Aufgabenstellung
A - Ab welchem Alter steigt laut dem Übungstext das Risiko deutlich, pflegebedürftig zu werden?
B - Erläutern Sie anhand des Übungstextes, weshalb es sich nach Marion Bär lohnt, einen Plan B für den Fall der Pflegebedürftigkeit zu haben.

Übungstext
____________
Wann muss ich mir über Pflege Gedanken machen?

Heidelberg – Es kann ganz plötzlich passieren: Jemand stürzt, muss ins Krankenhaus und kommt nicht mehr auf die Beine. Dann steht das Wort Pflegebedürftigkeit im Raum. Doch darüber, was in so einem Fall zu tun ist, haben viele vorher noch nie nachgedacht.

«Ein Großteil der älteren Menschen geht davon aus, dass sie bis zum Schluss schon irgendwie zurechtkommen werden», sagt Marion Bär vom Kompetenzzentrum Alter der Universität Heidelberg. Trotzdem lohne es sich, den Gedanken zuzulassen, dass es auch anders kommen kann. «Es geht um einen Plan B.»

Dafür sprechen zum einen die Zahlen, sagt Bär: Die Menschen werden immer älter. Gleichzeitig steigt das Risiko, pflegebedürftig zu werden, ab 80 Jahren deutlich. Zum anderen baut es Ängste ab, wenn man sich mit dem Thema einmal auseinandersetzt und Dinge bis zu Ende denkt. «Ein Beispiel: Ich begleite eine ältere Dame, die lebt noch ganz gut zu Hause und möchte auch, dass das so bleibt. Aber sie hat sich trotzdem schon mal mit mir zusammen ein Pflegeheim ausgesucht.» Das sei für die Frau eine Beruhigung, sagt Bär. «Denn sie weiß: Wenn was ist, dann komme ich nicht irgendwo hin.»
____________
Zu prüfende Daten
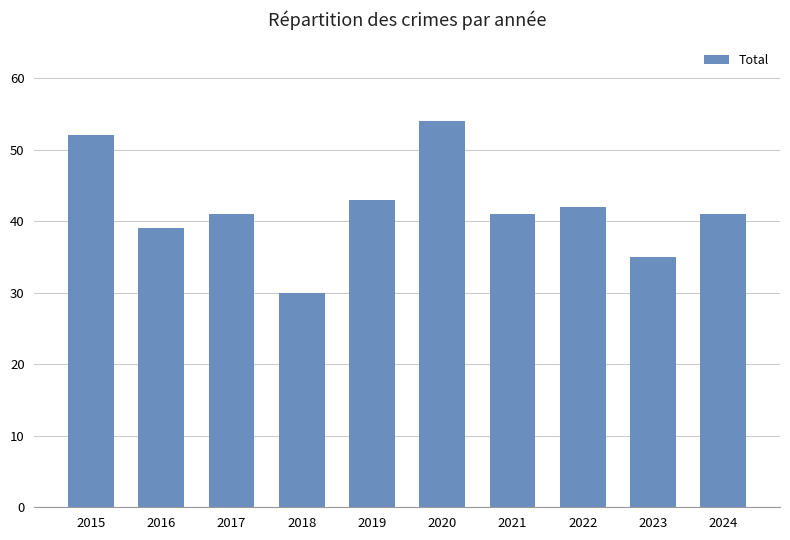

Is it true that the value at 2023 is 18?

False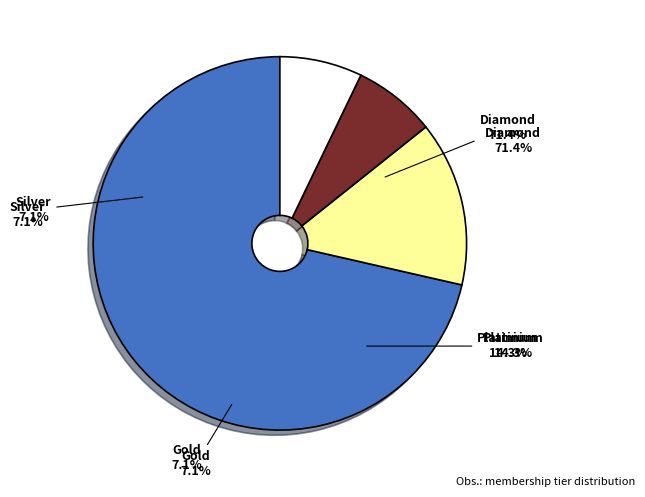

To the nearest percent, what percentage of the pie is Silver?

7%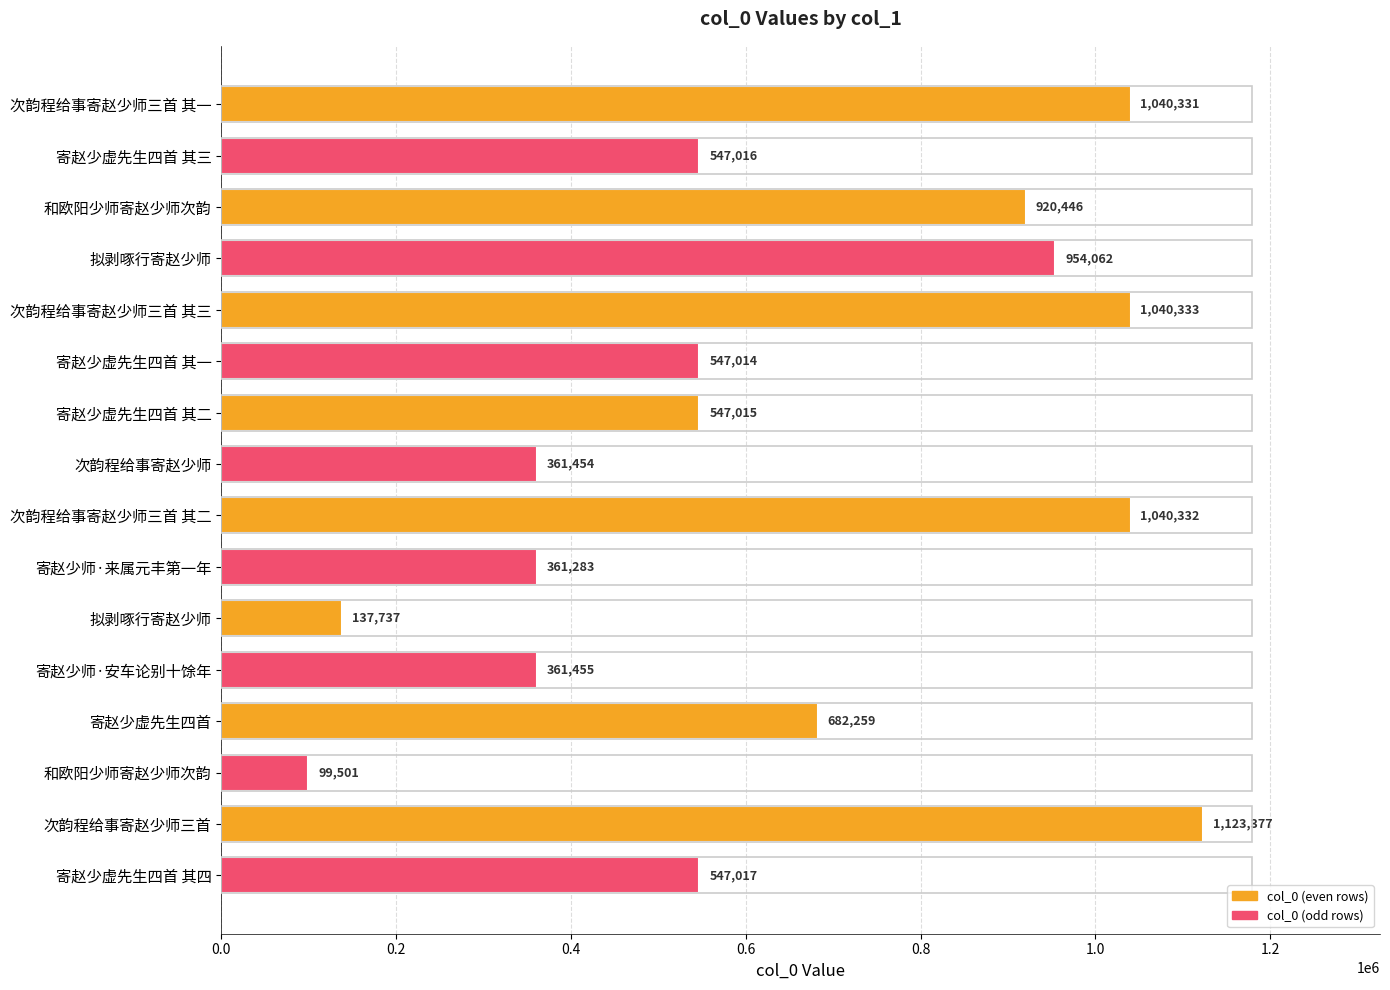

The chart shows a value of 964881 at 寄赵少虚先生四首 其二. True or false?

False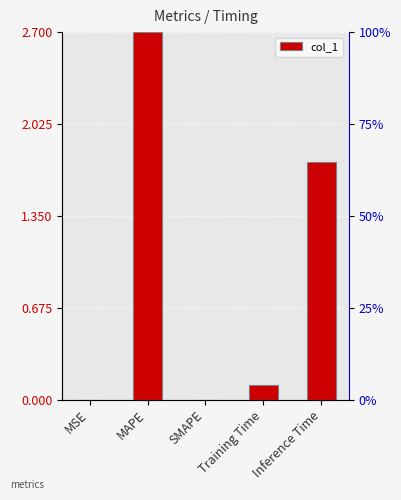

Does the chart contain stacked bars?

No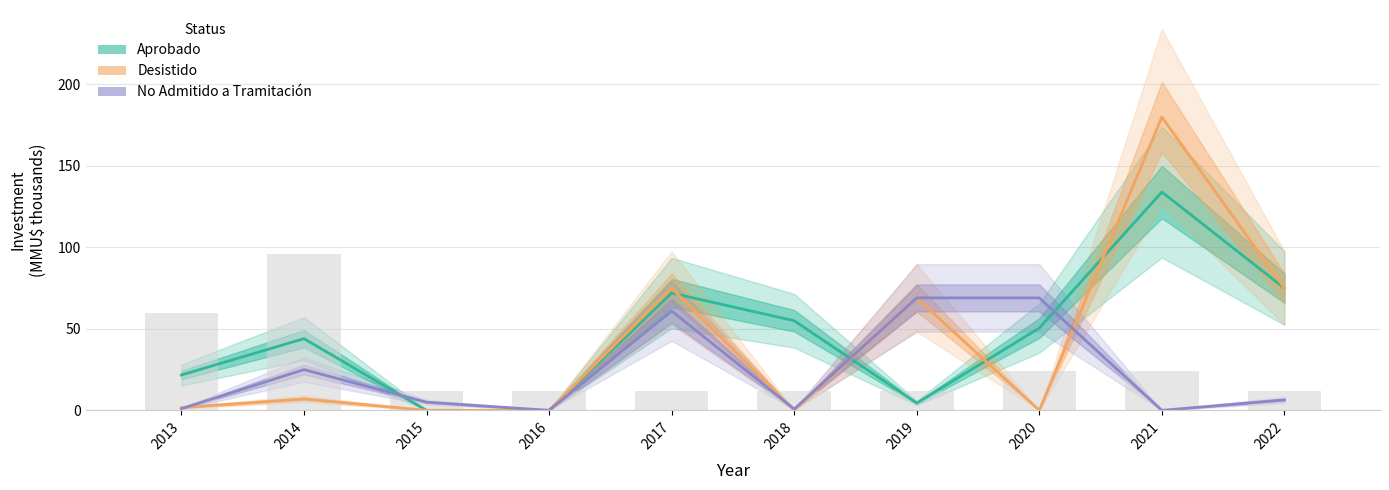

At which category is the sum across all series the highest?

2021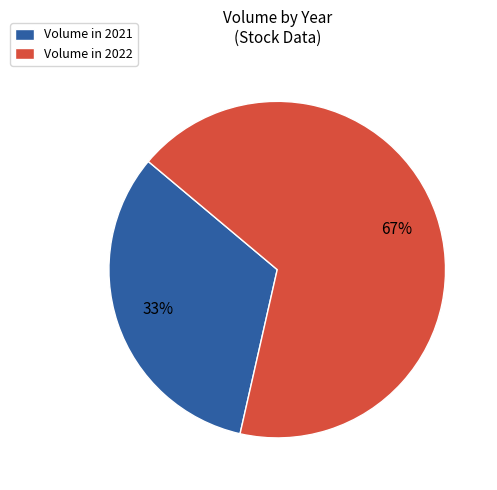

The Volume in 2022 slice represents 81% of the pie. True or false?

False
____________
Lösungen
A - Ab 80 Jahren.

B - Zum einen sprechen die Zahlen dafür: Die Menschen werden immer älter, und ab 80 Jahren steigt das Risiko deutlich, pflegebedürftig zu werden. Zum anderen baut es Ängste ab, wenn man sich einmal mit dem Thema auseinandersetzt und die Dinge bis zu Ende denkt.